EXERCISE BRIEF: Would you transcribe the entries below, beginning at the line with "Same for requests error" and ending after the line with "generation.", exactly, with no picture and nothing more?

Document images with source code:
= = = = =

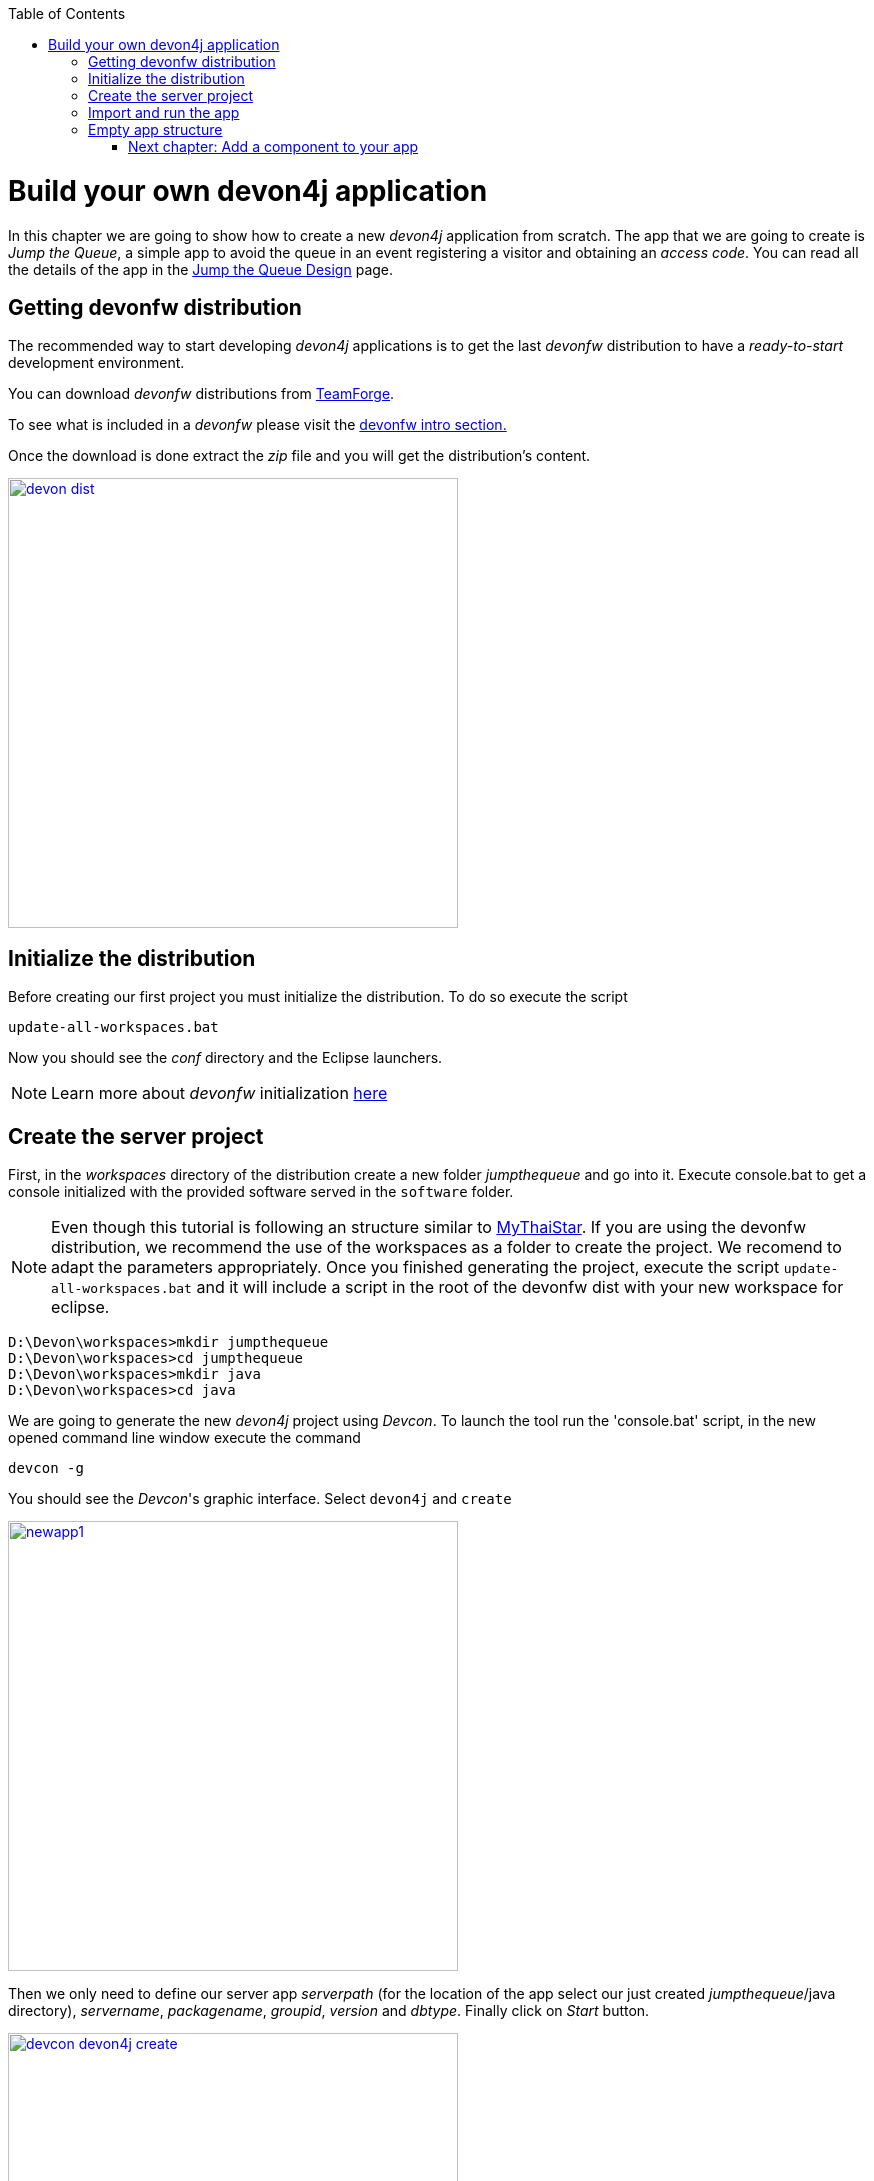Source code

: :toc: macro
toc::[]

= Build your own devon4j application

In this chapter we are going to show how to create a new _devon4j_ application from scratch. The app that we are going to create is _Jump the Queue_, a simple app to avoid the queue in an event registering a visitor and obtaining an _access code_. You can read all the details of the app in the link:jump-the-queue-design[Jump the Queue Design] page.

== Getting devonfw distribution

The recommended way to start developing _devon4j_ applications is to get the last _devonfw_ distribution to have a _ready-to-start_ development environment.

You can download _devonfw_ distributions from https://coconet.capgemini.com/sf/frs/do/listReleases/projects.apps2_devon/frs.devon_distribution[TeamForge].

To see what is included in a _devonfw_ please visit the link:devonfw-intro[devonfw intro section.]

Once the download is done extract the _zip_ file and you will get the distribution's content.

image::images/devon/devon_dist.png[width="450", link="images/devon/devon_dist.png"]

== Initialize the distribution

Before creating our first project you must initialize the distribution. To do so execute the script
----
update-all-workspaces.bat
----

Now you should see the _conf_ directory and the Eclipse launchers.

[NOTE]
====
Learn more about _devonfw_ initialization https://github.com/devonfw/devon/wiki/getting-started-download-and-setup#setup-the-workspace[here]
====

== Create the server project

First, in the _workspaces_ directory of the distribution create a new folder _jumpthequeue_ and go into it.
Execute console.bat to get a console initialized with the provided software served in the `software` folder.

[NOTE]
====
Even though this tutorial is following an structure similar to https://github.com/devonfw/my-thai-star[MyThaiStar]. If you are using the devonfw distribution, we recommend the use of the workspaces as a folder to create the project. We recomend to adapt the parameters appropriately. Once you finished generating the project, execute the script `update-all-workspaces.bat` and it will include a script in the root of the devonfw dist with your new workspace for eclipse.
====

[source]
----
D:\Devon\workspaces>mkdir jumpthequeue
D:\Devon\workspaces>cd jumpthequeue
D:\Devon\workspaces>mkdir java
D:\Devon\workspaces>cd java
----

We are going to generate the new _devon4j_ project using _Devcon_. To launch the tool run the 'console.bat' script, in the new opened command line window execute the command

----
devcon -g
----

You should see the _Devcon_'s graphic interface. Select `devon4j` and `create`

image::images/devon4j/3.BuildYourOwn/newapp1.png[width="450", link="images/devon4j/3.BuildYourOwn/newapp1.png"]

Then we only need to define our server app _serverpath_ (for the location of the app select our just created _jumpthequeue_/java directory), _servername_, _packagename_, _groupid_, _version_ and _dbtype_. Finally click on _Start_ button.

image::images/devon4j/3.BuildYourOwn/devcon_devon4j_create.png[width="450", link="images/devon4j/3.BuildYourOwn/devcon_devon4j_create.png"]

Once you see the `BUILD SUCCESS` info message your new app is ready.

[NOTE]
====
You can also create new projects:

- manually from command line https://github.com/devonfw/devon/wiki/getting-started-creating-new-devonfw-devon4j-application#using-the-command-line[see how]

- from Eclipse https://github.com/devonfw/devon/wiki/getting-started-creating-new-devonfw-devon4j-application#using-the-eclipse[see how]

====

== Import and run the app

As last step we can import the project we just created into the Eclipse IDE provided with _devonfw_. Although our new _devon4j_ based app is still empty we are going to show how to run it with _Spring Boot_ simply to check that everything is ok.

We could use the _eclipse-main.bat_ or the _eclipse-examples.bat_ launchers (that you should see on your distribution's root directory) but we are going to create a new _Eclipse_ launcher related to our new project.

To do it launch again the script

----
update-all-workspaces.bat
----

After the process is done you should see a new _eclipse-jumpthequeue.bat_ launcher. Execute it and a new _Eclipse_ instance should be opened.

Now import our new project with `File > Import`.

Select _Maven/Existing Maven Projects_ 

image::images/devon4j/3.BuildYourOwn/newapp2.png[, link="images/devon4j/3.BuildYourOwn/newapp2.png"]

Browse for the _jumpthequeue_ project

image::images/devon4j/3.BuildYourOwn/newapp3.png[, link="images/devon4j/3.BuildYourOwn/newapp3.png"]

Click `Finish` and wait while the dependencies of the project are resolved to complete the import process.

Now let's change the _server context path_ of our application. Open `/jtqj-core/src/main/resources/config/application.properties` and set the `server.context-path` property to _/jumpthequeue_

----
server.servlet.context-path=/jumpthequeue
----

[NOTE]
====
You can also change the port where the application will be available with the property `server.port`
====

Finally, using _Spring Boot_ features (that provides us with an embedded Tomcat), we can run the app in an easy way. Look for the `SpringBootApp.java` class and click right button and select `Run As > Java Application`.

image::images/devon4j/3.BuildYourOwn/run.png[, link="images/devon4j/3.BuildYourOwn/run.png"]

If everything is ok you will see a messages in the _Console_ window like

----
INFO [main] s.b.c.e.t.TomcatEmbeddedServletContainer : Tomcat started on port(s): 8081 (http)
INFO [main] com.cap.jumpthequeue.SpringBootApp       : Started SpringBootApp in 16.978 seconds (JVM running for 17.895)
----

The app will be available at 'http://localhost:8081/jumpthequeue'

image::images/devon4j/3.BuildYourOwn/login.png[, link="images/devon4j/3.BuildYourOwn/login.png"]

[NOTE]
====
You are redirected to the login screen because, by default, the new _devon4j_ applications provide a basic security set up.
====

== Empty app structure

Creating _devon4j_ based apps we get the following main features _out-of-the-box_:

* _Maven_ project with _api_ project, _core_ project and _server_ project:

** _api_ project for the common API

** _core_ project for the app implementation

** _server_ project ready to package the app for the deployment

image::images/devon4j/3.BuildYourOwn/devcon_devon4j_project_exp.PNG[ width="500", link="images/devon4j/3.BuildYourOwn/devcon_devon4j_project_exp.PNG"]


* Data base ready environment with an _h2_ instance
* Data model schema
* Mock data schema
* Database version control with Flyway

image::images/devon4j/3.BuildYourOwn/devcon_devon4j_flyway.PNG[ width="250", link="images/devon4j/3.BuildYourOwn/devcon_devon4j_flyway.PNG"]


* Bean mapper ready

image::images/devon4j/3.BuildYourOwn/emptyapp_beanmapper.png[ width="650", link="images/devon4j/3.BuildYourOwn/emptyapp_beanmapper.png"]


* Basic security enabled (based on _Spring Security_)

image::images/devon4j/3.BuildYourOwn/emptyapp_security.png[ width="650", link="images/devon4j/3.BuildYourOwn/emptyapp_security.png"]


* Unit test support and model

image::images/devon4j/3.BuildYourOwn/emptyapp_test.png[ width="650", link="images/devon4j/3.BuildYourOwn/emptyapp_test.png"]

=== link:devon4j-components[Next chapter: Add a component to your app]
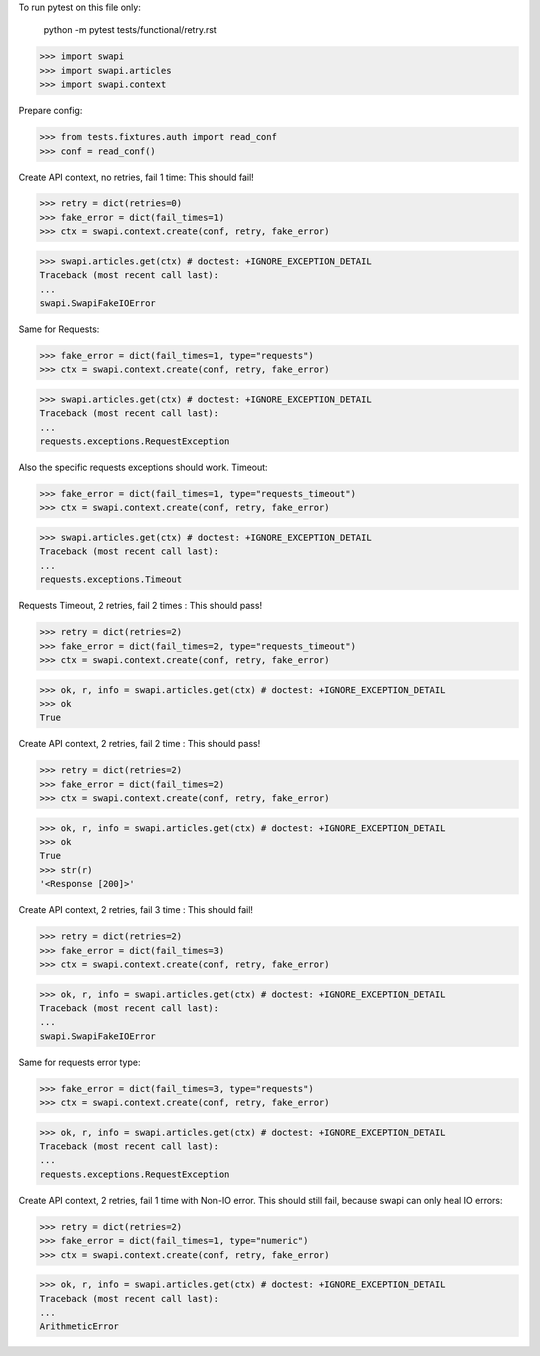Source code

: To run pytest on this file only:

  python -m pytest tests/functional/retry.rst

>>> import swapi
>>> import swapi.articles
>>> import swapi.context

Prepare config:

>>> from tests.fixtures.auth import read_conf
>>> conf = read_conf()


Create API context, no retries, fail 1 time: This should fail!

>>> retry = dict(retries=0)
>>> fake_error = dict(fail_times=1)
>>> ctx = swapi.context.create(conf, retry, fake_error)

>>> swapi.articles.get(ctx) # doctest: +IGNORE_EXCEPTION_DETAIL
Traceback (most recent call last):
...
swapi.SwapiFakeIOError


Same for Requests:

>>> fake_error = dict(fail_times=1, type="requests")
>>> ctx = swapi.context.create(conf, retry, fake_error)

>>> swapi.articles.get(ctx) # doctest: +IGNORE_EXCEPTION_DETAIL
Traceback (most recent call last):
...
requests.exceptions.RequestException


Also the specific requests exceptions should work. Timeout:

>>> fake_error = dict(fail_times=1, type="requests_timeout")
>>> ctx = swapi.context.create(conf, retry, fake_error)

>>> swapi.articles.get(ctx) # doctest: +IGNORE_EXCEPTION_DETAIL
Traceback (most recent call last):
...
requests.exceptions.Timeout


Requests Timeout, 2 retries, fail 2 times : This should pass!

>>> retry = dict(retries=2)
>>> fake_error = dict(fail_times=2, type="requests_timeout")
>>> ctx = swapi.context.create(conf, retry, fake_error)

>>> ok, r, info = swapi.articles.get(ctx) # doctest: +IGNORE_EXCEPTION_DETAIL
>>> ok
True


Create API context, 2 retries, fail 2 time : This should pass!

>>> retry = dict(retries=2)
>>> fake_error = dict(fail_times=2)
>>> ctx = swapi.context.create(conf, retry, fake_error)

>>> ok, r, info = swapi.articles.get(ctx) # doctest: +IGNORE_EXCEPTION_DETAIL
>>> ok
True
>>> str(r)
'<Response [200]>'

Create API context, 2 retries, fail 3 time : This should fail!

>>> retry = dict(retries=2)
>>> fake_error = dict(fail_times=3)
>>> ctx = swapi.context.create(conf, retry, fake_error)

>>> ok, r, info = swapi.articles.get(ctx) # doctest: +IGNORE_EXCEPTION_DETAIL
Traceback (most recent call last):
...
swapi.SwapiFakeIOError

Same for requests error type:

>>> fake_error = dict(fail_times=3, type="requests")
>>> ctx = swapi.context.create(conf, retry, fake_error)

>>> ok, r, info = swapi.articles.get(ctx) # doctest: +IGNORE_EXCEPTION_DETAIL
Traceback (most recent call last):
...
requests.exceptions.RequestException

Create API context, 2 retries, fail 1 time with Non-IO error.
This should still fail, because swapi can only heal IO errors:

>>> retry = dict(retries=2)
>>> fake_error = dict(fail_times=1, type="numeric")
>>> ctx = swapi.context.create(conf, retry, fake_error)

>>> ok, r, info = swapi.articles.get(ctx) # doctest: +IGNORE_EXCEPTION_DETAIL
Traceback (most recent call last):
...
ArithmeticError
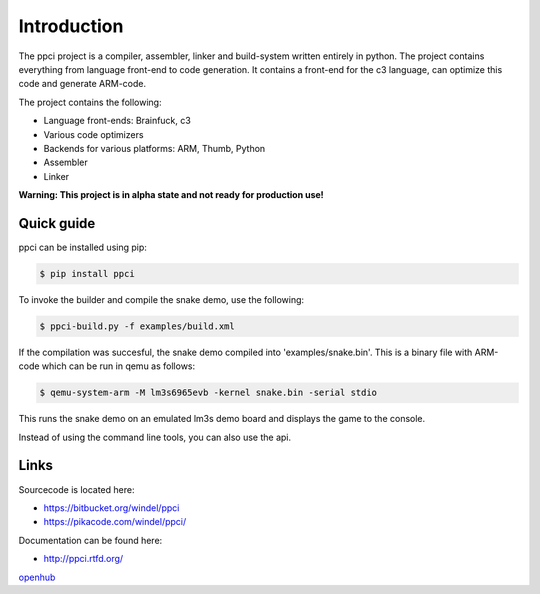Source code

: 

Introduction
============

The ppci project is a compiler, assembler, linker and build-system written 
entirely in
python. The project contains everything from language front-end to code
generation.
It contains a front-end for the c3 language, can optimize this code
and generate ARM-code.

The project contains the following:

- Language front-ends: Brainfuck, c3
- Various code optimizers
- Backends for various platforms: ARM, Thumb, Python
- Assembler
- Linker

**Warning: This project is in alpha state and not ready for production use!**

Quick guide
-----------

ppci can be installed using pip:

.. code:: bash

    $ pip install ppci

To invoke the builder and compile the snake demo, use the following:

.. code:: bash

    $ ppci-build.py -f examples/build.xml

If the compilation was succesful, the snake demo compiled into
'examples/snake.bin'. This is a binary file with ARM-code which can be run
in qemu as follows:

.. code:: bash

    $ qemu-system-arm -M lm3s6965evb -kernel snake.bin -serial stdio

This runs the snake demo on an emulated lm3s demo board and displays
the game to the console.


Instead of using the command line tools, you can also
use the api.

Links
-----

Sourcecode is located here:

- https://bitbucket.org/windel/ppci
- https://pikacode.com/windel/ppci/


Documentation can be found here:

- http://ppci.rtfd.org/


|dronestate|_
|appveyor|_
|devstate|_
|docstate|_
|version|_
|pyimpls|_
|pyversions|_
|license|_
|downloads|_
|coveralls|_

openhub_

.. |coveralls| image:: https://coveralls.io/repos/windel/ppci/badge.svg?branch=master&service=bitbucket
.. _coveralls: https://coveralls.io/bitbucket/windel/ppci?branch=master

.. _openhub: https://www.openhub.net/p/ppci

.. |downloads| image:: https://img.shields.io/pypi/dm/ppci.png
.. _downloads: https://pypi.python.org/pypi/ppci


.. |version| image:: https://img.shields.io/pypi/v/ppci.png
.. _version: https://pypi.python.org/pypi/ppci


.. |license| image:: https://img.shields.io/pypi/l/ppci.png
.. _license: https://pypi.python.org/pypi/ppci


.. |devstate| image:: https://img.shields.io/pypi/status/ppci.png
.. _devstate: https://pypi.python.org/pypi/ppci


.. |pyversions| image:: https://img.shields.io/pypi/pyversions/ppci.png
.. _pyversions: https://pypi.python.org/pypi/ppci


.. |pyimpls| image:: https://img.shields.io/pypi/implementation/ppci.png
.. _pyimpls: https://pypi.python.org/pypi/ppci


.. |dronestate| image:: https://drone.io/bitbucket.org/windel/ppci/status.png
.. _dronestate: https://drone.io/bitbucket.org/windel/ppci


.. |appveyor| image:: https://ci.appveyor.com/api/projects/status/h0h5huliflrac65o?svg=true
.. _appveyor: https://ci.appveyor.com/project/WindelBouwman/ppci-786


.. |docstate| image:: https://readthedocs.org/projects/ppci/badge/?version=latest
.. _docstate: https://ppci.rtfd.org/en/latest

= = = = =

PROBLEM SOLUTION:
Same for requests error type:

>>> fake_error = dict(fail_times=3, type="requests")
>>> ctx = swapi.context.create(conf, retry, fake_error)

>>> ok, r, info = swapi.articles.get(ctx) # doctest: +IGNORE_EXCEPTION_DETAIL
Traceback (most recent call last):
...
requests.exceptions.RequestException

Create API context, 2 retries, fail 1 time with Non-IO error.
This should still fail, because swapi can only heal IO errors:

>>> retry = dict(retries=2)
>>> fake_error = dict(fail_times=1, type="numeric")
>>> ctx = swapi.context.create(conf, retry, fake_error)

>>> ok, r, info = swapi.articles.get(ctx) # doctest: +IGNORE_EXCEPTION_DETAIL
Traceback (most recent call last):
...
ArithmeticError
Source code

: 

Introduction
============

The ppci project is a compiler, assembler, linker and build-system written 
entirely in
python. The project contains everything from language front-end to code
generation.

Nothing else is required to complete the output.